• **Work instructions**
Retype every text line in the rows below character for character, leaving out the pictures.

• **Extracted information**
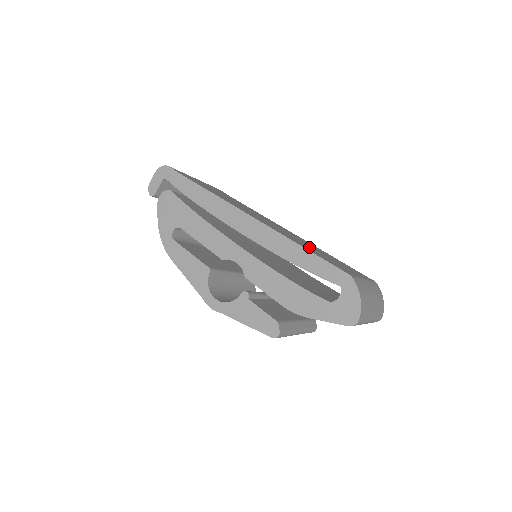
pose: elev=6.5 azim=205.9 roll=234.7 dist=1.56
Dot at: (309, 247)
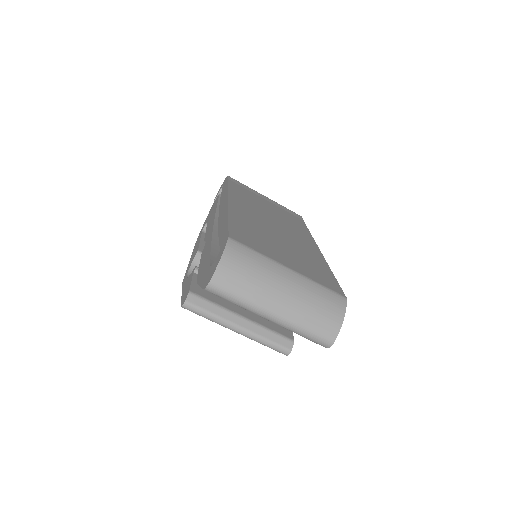
Dot at: (266, 234)
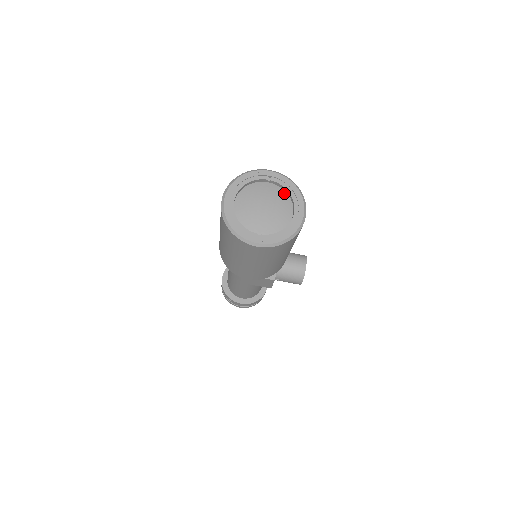
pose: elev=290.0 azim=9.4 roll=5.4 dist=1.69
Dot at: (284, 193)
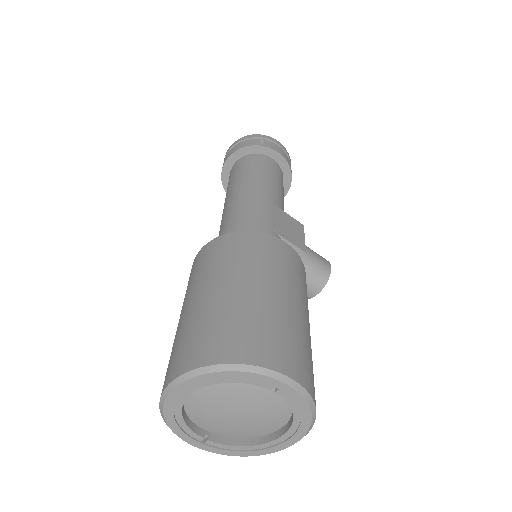
Dot at: (287, 405)
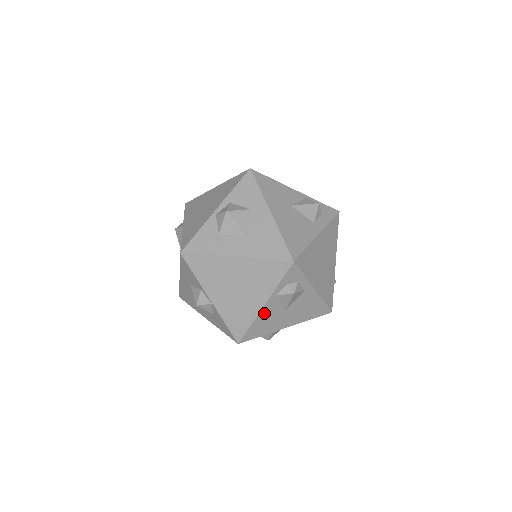
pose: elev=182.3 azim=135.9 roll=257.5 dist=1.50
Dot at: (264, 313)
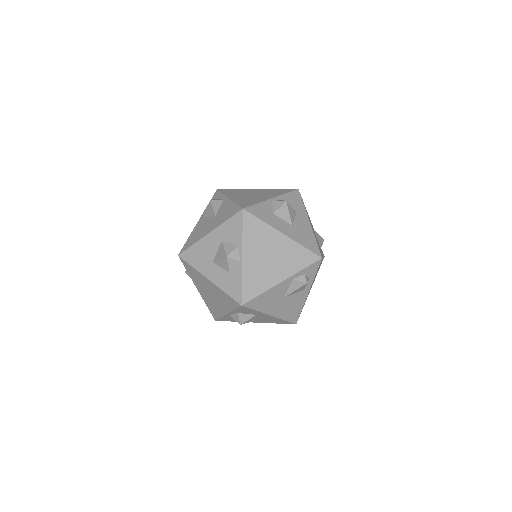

• **Worked solution**
pose: elev=6.5 azim=205.9 roll=234.7 dist=1.56
Dot at: (309, 247)
Dot at: (266, 234)
pose: elev=290.0 azim=9.4 roll=5.4 dist=1.69
Dot at: (284, 193)
Dot at: (287, 405)
pose: elev=182.3 azim=135.9 roll=257.5 dist=1.50
Dot at: (264, 313)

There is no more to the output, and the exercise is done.